Sendo um motor aspirado, o Lob center deverá ficar situado entre 106 e 110 Graus e com lift da ordem de 9 a 10 mm.
Com esta combinação, teremos um motor com boa potência, sem perder a marcha lenta, pouca falhação em baixa rotação, bastante torque e até mesmo consumo às vezes inferior ao do motor original.
A escolha pelo maior ou menor permanência, se dará dentre vários fatores, mas para quem está começando no universo da Preparação, devemos lembrar que o menor valor, dá um motor mais suave, porém com menor potência, ao passo que o maior oferecerá maior potência em rotações mais altas, porém com a marcha lenta mais irregular (as famosas falhadinhas em baixa).
Nesta faixa sugerida, ficam os comandos Engle W100 ( 276 Graus) e W110 (284 Graus), ambos com Lob center de 108 Graus.
São ótimos comandos, e quando montados num motor 1600 com dupla carburação original (somente com a troca dos Gicleurs), já começam a dar trabalho para Opalas 6 cilindros originais!
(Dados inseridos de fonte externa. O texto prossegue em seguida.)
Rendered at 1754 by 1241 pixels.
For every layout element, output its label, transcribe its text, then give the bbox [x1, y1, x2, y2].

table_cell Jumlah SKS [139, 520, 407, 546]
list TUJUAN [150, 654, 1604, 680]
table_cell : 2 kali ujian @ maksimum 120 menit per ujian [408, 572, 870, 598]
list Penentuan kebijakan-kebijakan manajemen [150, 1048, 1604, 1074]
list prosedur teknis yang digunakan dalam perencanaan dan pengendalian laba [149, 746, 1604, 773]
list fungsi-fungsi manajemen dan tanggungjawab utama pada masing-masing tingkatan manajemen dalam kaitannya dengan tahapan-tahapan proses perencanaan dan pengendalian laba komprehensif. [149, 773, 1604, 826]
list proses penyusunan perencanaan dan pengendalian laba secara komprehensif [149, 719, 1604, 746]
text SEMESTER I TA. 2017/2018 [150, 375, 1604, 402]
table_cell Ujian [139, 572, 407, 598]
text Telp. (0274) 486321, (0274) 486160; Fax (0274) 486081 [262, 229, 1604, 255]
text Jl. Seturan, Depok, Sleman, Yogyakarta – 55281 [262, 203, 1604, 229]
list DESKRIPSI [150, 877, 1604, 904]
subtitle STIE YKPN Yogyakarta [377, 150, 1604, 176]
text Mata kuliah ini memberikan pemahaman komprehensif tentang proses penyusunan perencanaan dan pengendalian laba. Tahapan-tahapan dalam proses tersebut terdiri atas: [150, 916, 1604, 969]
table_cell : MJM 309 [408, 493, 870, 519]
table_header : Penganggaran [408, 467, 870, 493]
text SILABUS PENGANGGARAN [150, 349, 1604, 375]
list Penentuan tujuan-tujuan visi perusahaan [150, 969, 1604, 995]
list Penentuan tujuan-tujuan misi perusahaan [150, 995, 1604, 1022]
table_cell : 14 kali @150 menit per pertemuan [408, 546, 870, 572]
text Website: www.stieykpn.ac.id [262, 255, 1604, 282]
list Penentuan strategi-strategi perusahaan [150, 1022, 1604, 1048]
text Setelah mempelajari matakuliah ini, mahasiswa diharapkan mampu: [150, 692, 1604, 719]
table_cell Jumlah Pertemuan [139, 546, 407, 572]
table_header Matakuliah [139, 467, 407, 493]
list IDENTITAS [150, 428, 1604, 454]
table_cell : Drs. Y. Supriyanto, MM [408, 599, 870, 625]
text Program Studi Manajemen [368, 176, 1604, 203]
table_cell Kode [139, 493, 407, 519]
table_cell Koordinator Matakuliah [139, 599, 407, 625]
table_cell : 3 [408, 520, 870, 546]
Se a História for mais radical, podemos utilizar comandos de 290 Graus, até 300 Graus, porém a marcha lenta estará bastante comprometida, Porém o ronco do motor é lindo e impressiona todos que conhecem motores preparados. Aqueles que possuem carros levemente preparados, ficam com medo só de escutar, e jamais arriscam uma acelerada ao lado do Fusca equipado com estes comandos.
A potência começara a aparecer em rotações mais elevadas, e a marcha lenta ficará em mais ou menos 1200rpm, com bastante falhamento.
Se utilizarmos carburadores mais eficientes, como os Weber 40 ou 44, conseguimos mascarar este falhamento, deixando porém o ronco do nosso Fusca mais grave.
Alguns arriscarão agora dar uma puxadinha de quarteirão com vocês, mas ficarão somente na saudade, comendo alguns Kilos de poeira!!
Com estes comandos, no qual podemos citar os Engles W120 e W125, o Fusca vira uma Fera.

Caso dinheiro não seja problema, podemos utilizar comandos com mais de 300 Graus, porém o ideal é a utilização conjunta de carburadores para a correta alimentação nas altas rotações que este motor vai trabalhar, assim como regularizar ao máximo a marcha lenta do motor e suavizar a curva de torque.
Exemplos de comandos acima de 300 Graus, são os Engle W130 (308 Graus), W140 (313 Graus) e W160 (328 Graus).
Para quem não liga muito para marcha lenta “pipocando”, (como eu) é possível o uso de um W140 com a carburação original retrabalhada, neste caso o motor deverá gerar um pico de potência em rotação ao redor de 7000 rpm, com marcha lenta embaralhando até chegar a mais ou menos 2000 rpm. Porém a partir daí o crescimento de rotações é explosivo.



Não podemos esquecer que quanto mais forte for o comando deve-se utilizar molas duplas ou reforçadas para evitar a  flutuação das valvulas.